Per la paura di sbagliare procedura, reprimono il proprio istinto responsivo. Iniziano ad applicare direttive “soft” e inefficaci calate dall’alto, perdendo irreparabilmente la loro autorità verticale naturale (l’Isomorfismo Neurale) agli occhi del bambino. Il nucleo familiare diventa una succursale incerta e spaventata della Macchina Vuota statale.

3. L’Appalto della Tossicità e l’Invasione degli Agenti Esterni

L’effetto terminale e più devastante dell’Ipertrofia Burocratica non è solo l’alienazione depressiva dell’individuo incastrato (che si traduce nel logoramento del Calore Tensoriale, ΦHS), ma la distruzione totale della capacità di autoguarigione della comunità.

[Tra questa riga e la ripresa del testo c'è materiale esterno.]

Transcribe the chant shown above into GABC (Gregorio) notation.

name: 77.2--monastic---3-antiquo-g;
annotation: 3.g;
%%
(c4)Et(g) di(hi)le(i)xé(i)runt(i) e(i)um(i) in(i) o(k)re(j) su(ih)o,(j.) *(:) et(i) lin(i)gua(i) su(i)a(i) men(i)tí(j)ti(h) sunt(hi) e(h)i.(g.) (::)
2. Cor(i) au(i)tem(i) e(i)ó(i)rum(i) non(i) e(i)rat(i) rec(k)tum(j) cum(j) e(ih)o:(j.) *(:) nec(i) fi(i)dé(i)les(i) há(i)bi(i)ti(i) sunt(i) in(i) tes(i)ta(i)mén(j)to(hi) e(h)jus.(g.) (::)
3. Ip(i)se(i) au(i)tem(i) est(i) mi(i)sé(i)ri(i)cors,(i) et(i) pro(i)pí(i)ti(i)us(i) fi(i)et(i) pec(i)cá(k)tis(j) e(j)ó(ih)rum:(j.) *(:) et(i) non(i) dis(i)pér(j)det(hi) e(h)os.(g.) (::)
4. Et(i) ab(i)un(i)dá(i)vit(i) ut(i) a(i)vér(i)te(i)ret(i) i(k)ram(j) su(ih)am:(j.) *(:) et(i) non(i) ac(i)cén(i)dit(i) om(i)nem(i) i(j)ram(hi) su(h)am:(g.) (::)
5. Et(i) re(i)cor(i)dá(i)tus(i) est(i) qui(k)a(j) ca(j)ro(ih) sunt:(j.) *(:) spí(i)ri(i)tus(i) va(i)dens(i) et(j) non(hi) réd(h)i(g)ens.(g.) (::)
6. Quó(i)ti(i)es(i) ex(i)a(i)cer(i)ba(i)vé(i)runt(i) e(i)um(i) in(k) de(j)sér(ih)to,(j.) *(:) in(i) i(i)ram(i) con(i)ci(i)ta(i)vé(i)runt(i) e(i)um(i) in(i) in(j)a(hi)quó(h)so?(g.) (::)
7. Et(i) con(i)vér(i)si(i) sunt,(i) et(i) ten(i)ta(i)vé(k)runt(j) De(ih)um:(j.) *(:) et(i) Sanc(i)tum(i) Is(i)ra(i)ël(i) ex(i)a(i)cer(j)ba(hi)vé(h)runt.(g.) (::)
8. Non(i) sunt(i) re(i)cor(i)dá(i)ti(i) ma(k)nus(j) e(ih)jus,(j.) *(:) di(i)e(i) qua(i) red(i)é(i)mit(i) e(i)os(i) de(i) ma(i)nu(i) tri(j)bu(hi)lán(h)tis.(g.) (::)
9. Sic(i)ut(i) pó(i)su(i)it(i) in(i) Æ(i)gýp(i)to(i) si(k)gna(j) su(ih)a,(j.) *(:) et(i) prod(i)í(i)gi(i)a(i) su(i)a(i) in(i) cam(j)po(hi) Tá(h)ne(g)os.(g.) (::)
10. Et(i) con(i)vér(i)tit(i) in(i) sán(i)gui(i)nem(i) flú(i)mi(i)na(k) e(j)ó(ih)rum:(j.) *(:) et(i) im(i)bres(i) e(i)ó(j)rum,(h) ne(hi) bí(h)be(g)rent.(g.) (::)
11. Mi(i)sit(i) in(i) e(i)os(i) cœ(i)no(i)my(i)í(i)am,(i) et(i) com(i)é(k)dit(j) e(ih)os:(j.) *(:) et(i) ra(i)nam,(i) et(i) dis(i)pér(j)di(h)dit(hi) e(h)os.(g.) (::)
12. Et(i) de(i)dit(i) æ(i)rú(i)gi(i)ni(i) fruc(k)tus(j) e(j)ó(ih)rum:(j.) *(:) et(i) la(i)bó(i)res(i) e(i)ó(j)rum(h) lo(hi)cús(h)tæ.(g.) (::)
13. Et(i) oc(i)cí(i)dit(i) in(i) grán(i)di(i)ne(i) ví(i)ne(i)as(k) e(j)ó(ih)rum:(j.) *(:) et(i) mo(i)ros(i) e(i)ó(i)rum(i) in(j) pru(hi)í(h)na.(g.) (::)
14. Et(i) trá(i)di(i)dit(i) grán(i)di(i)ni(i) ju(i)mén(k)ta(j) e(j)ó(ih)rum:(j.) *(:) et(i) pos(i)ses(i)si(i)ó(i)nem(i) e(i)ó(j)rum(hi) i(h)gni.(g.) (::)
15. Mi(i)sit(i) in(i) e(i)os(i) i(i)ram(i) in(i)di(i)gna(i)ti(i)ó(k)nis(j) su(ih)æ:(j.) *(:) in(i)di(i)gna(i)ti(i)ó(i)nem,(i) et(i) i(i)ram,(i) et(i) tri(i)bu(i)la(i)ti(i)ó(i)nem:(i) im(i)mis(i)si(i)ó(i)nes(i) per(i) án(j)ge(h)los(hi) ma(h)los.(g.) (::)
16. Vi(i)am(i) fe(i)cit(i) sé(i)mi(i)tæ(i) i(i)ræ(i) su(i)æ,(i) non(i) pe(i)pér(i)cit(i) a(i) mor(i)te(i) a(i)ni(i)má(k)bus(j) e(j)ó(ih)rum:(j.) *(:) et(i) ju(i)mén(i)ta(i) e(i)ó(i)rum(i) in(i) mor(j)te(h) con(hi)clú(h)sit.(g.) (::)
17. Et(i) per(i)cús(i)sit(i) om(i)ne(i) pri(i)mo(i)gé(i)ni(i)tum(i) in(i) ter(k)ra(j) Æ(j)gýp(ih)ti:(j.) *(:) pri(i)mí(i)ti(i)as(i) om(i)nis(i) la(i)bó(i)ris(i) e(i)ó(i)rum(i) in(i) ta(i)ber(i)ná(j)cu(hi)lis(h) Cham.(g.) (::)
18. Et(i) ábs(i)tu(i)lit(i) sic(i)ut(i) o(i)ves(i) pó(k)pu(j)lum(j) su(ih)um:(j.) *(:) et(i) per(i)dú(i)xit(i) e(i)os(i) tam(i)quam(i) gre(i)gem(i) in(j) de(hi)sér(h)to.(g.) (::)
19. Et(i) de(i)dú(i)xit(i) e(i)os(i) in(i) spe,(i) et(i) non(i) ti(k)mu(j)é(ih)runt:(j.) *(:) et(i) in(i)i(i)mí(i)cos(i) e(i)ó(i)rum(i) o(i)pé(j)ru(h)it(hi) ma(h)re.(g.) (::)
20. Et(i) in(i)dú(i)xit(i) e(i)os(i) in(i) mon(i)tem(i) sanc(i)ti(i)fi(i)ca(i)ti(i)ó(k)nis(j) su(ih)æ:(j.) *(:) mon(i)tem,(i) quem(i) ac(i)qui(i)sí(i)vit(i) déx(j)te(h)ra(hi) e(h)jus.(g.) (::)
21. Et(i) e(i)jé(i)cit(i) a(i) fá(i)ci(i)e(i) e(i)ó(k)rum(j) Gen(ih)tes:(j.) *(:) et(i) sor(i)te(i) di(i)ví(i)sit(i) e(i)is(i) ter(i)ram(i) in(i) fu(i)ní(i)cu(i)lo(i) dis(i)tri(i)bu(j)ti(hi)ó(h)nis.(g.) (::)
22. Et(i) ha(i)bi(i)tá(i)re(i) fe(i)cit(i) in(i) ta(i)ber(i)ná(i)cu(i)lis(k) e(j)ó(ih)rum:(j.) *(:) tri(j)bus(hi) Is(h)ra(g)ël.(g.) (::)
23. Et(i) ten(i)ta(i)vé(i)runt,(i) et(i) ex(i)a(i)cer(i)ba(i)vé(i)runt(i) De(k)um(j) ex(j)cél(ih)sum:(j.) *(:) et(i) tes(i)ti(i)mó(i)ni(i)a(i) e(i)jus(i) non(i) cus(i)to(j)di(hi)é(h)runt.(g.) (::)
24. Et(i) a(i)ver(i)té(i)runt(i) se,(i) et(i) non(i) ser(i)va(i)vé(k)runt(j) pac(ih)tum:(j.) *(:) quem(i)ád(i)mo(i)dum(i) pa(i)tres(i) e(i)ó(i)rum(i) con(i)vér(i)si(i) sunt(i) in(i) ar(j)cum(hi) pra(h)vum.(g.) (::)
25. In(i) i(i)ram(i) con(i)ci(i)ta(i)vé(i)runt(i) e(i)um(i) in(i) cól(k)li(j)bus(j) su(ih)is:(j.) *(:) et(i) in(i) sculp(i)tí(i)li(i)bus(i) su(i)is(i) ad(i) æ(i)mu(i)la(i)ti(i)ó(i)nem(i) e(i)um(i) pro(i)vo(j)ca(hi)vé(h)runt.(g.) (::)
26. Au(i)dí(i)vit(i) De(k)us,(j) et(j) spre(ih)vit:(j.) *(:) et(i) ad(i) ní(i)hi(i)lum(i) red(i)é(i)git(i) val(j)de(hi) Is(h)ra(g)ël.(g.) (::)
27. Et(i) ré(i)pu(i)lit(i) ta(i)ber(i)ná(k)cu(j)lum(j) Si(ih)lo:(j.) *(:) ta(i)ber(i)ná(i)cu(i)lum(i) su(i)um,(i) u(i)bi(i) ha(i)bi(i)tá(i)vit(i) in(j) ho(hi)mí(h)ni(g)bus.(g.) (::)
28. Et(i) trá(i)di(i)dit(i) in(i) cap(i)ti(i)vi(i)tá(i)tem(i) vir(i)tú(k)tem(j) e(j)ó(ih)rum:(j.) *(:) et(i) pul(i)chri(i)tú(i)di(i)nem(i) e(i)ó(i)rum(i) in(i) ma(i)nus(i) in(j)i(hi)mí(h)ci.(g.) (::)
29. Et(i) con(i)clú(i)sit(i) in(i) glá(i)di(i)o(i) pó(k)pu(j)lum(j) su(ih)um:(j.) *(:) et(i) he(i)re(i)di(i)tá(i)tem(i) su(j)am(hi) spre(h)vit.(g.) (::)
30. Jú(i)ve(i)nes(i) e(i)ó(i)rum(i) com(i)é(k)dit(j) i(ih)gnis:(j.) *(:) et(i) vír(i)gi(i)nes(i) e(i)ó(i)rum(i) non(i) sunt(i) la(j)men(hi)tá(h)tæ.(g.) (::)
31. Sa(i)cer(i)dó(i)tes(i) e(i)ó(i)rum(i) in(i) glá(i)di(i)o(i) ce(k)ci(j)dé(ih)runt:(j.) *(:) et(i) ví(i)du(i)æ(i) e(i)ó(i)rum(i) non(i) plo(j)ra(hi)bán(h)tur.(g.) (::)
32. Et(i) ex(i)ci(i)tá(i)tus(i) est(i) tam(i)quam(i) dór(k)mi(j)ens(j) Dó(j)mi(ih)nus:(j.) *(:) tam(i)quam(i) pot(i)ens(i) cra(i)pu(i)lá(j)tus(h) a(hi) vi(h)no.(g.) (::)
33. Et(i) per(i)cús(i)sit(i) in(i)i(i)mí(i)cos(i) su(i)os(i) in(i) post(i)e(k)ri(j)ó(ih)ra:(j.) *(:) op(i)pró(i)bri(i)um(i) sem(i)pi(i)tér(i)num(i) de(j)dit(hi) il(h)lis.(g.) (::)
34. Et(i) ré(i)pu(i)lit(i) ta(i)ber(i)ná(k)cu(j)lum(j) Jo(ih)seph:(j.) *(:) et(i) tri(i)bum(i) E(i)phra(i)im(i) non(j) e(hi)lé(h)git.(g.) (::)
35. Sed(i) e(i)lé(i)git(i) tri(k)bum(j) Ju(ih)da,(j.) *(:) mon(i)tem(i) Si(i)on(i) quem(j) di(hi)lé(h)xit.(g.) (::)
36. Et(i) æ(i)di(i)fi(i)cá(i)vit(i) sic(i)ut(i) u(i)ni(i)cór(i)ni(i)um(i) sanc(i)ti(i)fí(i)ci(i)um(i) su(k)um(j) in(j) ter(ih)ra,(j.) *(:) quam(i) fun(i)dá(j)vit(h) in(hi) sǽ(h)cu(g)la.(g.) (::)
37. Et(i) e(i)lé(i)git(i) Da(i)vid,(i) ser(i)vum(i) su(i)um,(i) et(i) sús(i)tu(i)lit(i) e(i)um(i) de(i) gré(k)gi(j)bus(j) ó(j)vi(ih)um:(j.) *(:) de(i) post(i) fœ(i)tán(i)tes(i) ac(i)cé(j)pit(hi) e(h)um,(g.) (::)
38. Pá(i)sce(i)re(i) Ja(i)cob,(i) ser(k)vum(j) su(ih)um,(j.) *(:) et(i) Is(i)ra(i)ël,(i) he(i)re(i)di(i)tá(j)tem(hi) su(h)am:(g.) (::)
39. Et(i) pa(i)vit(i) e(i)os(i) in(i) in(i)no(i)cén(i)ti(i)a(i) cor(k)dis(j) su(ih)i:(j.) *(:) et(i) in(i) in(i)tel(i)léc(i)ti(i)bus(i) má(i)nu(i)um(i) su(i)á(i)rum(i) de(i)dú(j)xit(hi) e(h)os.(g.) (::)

Nel Sistema Responsivo sano, le frizioni fisiologiche, i litigi e le crisi quotidiane vengono risolte all’interno del perimetro della rete. Vengono disinnescate grazie all’intervento immediato dei Leader naturali (i docenti, i genitori, i manager intermedi) che usano i loro Gradi di Libertà per fungere da “ammortizzatori termodinamici” e sanzionare o perdonare la devianza sul nascere. La rete cura se stessa.

Ma quando l’Ipertrofia della Regola si sostituisce alla Consapevolezza e al coraggio, il Vettore Verticale viene esautorato della sua forza strutturale. Insegnanti e genitori, privati del Polo Interdittivo e terrorizzati dalle conseguenze burocratiche di un loro intervento diretto, non possono (e non vogliono) più gestire la crisi. Di conseguenza, ogni minima controversia, ogni conflitto relazionale, ogni Errore Predittivo (Δp) irrisolto all’interno della famiglia, dell’azienda o della classe viene codardamente delegato e “appaltato” all’esterno.

È la fine dell’ecosistema chiuso. Le istituzioni primarie vengono progressivamente invase e commissariate da una schiera inarrestabile di supervisori burocratici e clinici: l’avvocato, il giudice minorile, l’assistente sociale, il pedagogista clinico esterno, lo psicologo, lo psichiatra forense.

Queste figure, totalmente “aliene” all’ecosistema vitale in cui si è generata la frizione, entrano nella rete relazionale armate dei loro protocolli. Scompongono il dramma umano e la problematica comunitaria trasformandoli in singoli “casi clinici” o algidi “fascicoli legali”. Emettono nuove e asettiche direttive costrittive — aggiungendo burocrazia alla burocrazia — e se ne vanno.

Ciò che lasciano dietro di sé non è mai una comunità guarita. È una rete definitivamente frammentata, stritolata, intimorita e del tutto incapace di autoregolarsi. L’invasione dell’agente esterno è il sigillo clinico che certifica una verità inesorabile: quando una società amputa il coraggio umano per sostituirlo con l’algoritmo burocratico, non ha sconfitto il caos, ha semplicemente firmato l’atto di morte del proprio Sistema Immunitario.

Bibliografia

  • Furedi, F. (2001). Paranoid Parenting: Why Ignoring the Experts May Be Best for Your Child. Chicago: Chicago Review Press. (Trad. it.: Il nuovo conformismo. Troppa psicologia nella vita quotidiana, Feltrinelli, Milano, 2005).
  • Graeber, D. (2015). The Utopia of Rules: On Technology, Stupidity, and the Secret Joys of Bureaucracy. Brooklyn, NY: Melville House. (Trad. it.: Burocrazia. Perché le regole ci rendono stupidi, Il Saggiatore, Milano, 2016).
  • Howard, P. K. (1994). The Death of Common Sense: How Law is Suffocating America. New York: Random House.
  • Power, M. (1997). The Audit Society: Rituals of Verification. Oxford: Oxford University Press.